Can you reproduce every line of the listing below character for character, changing nothing?

Stored items:
* BEGIN *
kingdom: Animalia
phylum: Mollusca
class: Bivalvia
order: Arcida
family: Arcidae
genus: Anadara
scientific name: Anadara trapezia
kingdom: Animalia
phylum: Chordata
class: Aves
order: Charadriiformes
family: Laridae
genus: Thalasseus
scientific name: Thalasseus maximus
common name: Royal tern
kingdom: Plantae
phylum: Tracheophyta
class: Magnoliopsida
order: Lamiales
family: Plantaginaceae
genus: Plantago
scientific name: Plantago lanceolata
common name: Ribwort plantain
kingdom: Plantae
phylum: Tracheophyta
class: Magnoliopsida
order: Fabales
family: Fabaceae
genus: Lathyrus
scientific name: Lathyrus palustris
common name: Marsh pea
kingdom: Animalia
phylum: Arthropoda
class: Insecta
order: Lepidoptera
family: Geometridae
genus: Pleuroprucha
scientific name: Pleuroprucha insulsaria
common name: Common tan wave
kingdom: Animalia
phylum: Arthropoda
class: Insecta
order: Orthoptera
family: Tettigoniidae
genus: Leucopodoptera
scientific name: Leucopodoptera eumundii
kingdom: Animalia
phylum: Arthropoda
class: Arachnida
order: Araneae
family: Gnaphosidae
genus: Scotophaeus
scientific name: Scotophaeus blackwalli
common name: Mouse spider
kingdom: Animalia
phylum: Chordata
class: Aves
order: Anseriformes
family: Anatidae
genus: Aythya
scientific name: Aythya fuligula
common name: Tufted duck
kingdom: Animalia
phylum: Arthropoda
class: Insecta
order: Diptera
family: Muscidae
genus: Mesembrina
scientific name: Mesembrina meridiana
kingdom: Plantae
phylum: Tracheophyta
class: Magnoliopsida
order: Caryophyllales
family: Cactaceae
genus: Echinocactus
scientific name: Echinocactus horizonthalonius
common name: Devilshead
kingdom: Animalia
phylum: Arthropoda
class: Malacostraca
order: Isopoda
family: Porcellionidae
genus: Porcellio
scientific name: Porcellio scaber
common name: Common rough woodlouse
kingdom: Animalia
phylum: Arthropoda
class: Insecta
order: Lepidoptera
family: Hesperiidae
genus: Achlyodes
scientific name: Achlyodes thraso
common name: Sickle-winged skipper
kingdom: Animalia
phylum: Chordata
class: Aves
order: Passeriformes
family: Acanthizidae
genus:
* END *
▶ **The completed task**
kingdom: Animalia
phylum: Mollusca
class: Bivalvia
order: Arcida
family: Arcidae
genus: Anadara
scientific name: Anadara trapezia
kingdom: Animalia
phylum: Chordata
class: Aves
order: Charadriiformes
family: Laridae
genus: Thalasseus
scientific name: Thalasseus maximus
common name: Royal tern
kingdom: Plantae
phylum: Tracheophyta
class: Magnoliopsida
order: Lamiales
family: Plantaginaceae
genus: Plantago
scientific name: Plantago lanceolata
common name: Ribwort plantain
kingdom: Plantae
phylum: Tracheophyta
class: Magnoliopsida
order: Fabales
family: Fabaceae
genus: Lathyrus
scientific name: Lathyrus palustris
common name: Marsh pea
kingdom: Animalia
phylum: Arthropoda
class: Insecta
order: Lepidoptera
family: Geometridae
genus: Pleuroprucha
scientific name: Pleuroprucha insulsaria
common name: Common tan wave
kingdom: Animalia
phylum: Arthropoda
class: Insecta
order: Orthoptera
family: Tettigoniidae
genus: Leucopodoptera
scientific name: Leucopodoptera eumundii
kingdom: Animalia
phylum: Arthropoda
class: Arachnida
order: Araneae
family: Gnaphosidae
genus: Scotophaeus
scientific name: Scotophaeus blackwalli
common name: Mouse spider
kingdom: Animalia
phylum: Chordata
class: Aves
order: Anseriformes
family: Anatidae
genus: Aythya
scientific name: Aythya fuligula
common name: Tufted duck
kingdom: Animalia
phylum: Arthropoda
class: Insecta
order: Diptera
family: Muscidae
genus: Mesembrina
scientific name: Mesembrina meridiana
kingdom: Plantae
phylum: Tracheophyta
class: Magnoliopsida
order: Caryophyllales
family: Cactaceae
genus: Echinocactus
scientific name: Echinocactus horizonthalonius
common name: Devilshead
kingdom: Animalia
phylum: Arthropoda
class: Malacostraca
order: Isopoda
family: Porcellionidae
genus: Porcellio
scientific name: Porcellio scaber
common name: Common rough woodlouse
kingdom: Animalia
phylum: Arthropoda
class: Insecta
order: Lepidoptera
family: Hesperiidae
genus: Achlyodes
scientific name: Achlyodes thraso
common name: Sickle-winged skipper
kingdom: Animalia
phylum: Chordata
class: Aves
order: Passeriformes
family: Acanthizidae
genus:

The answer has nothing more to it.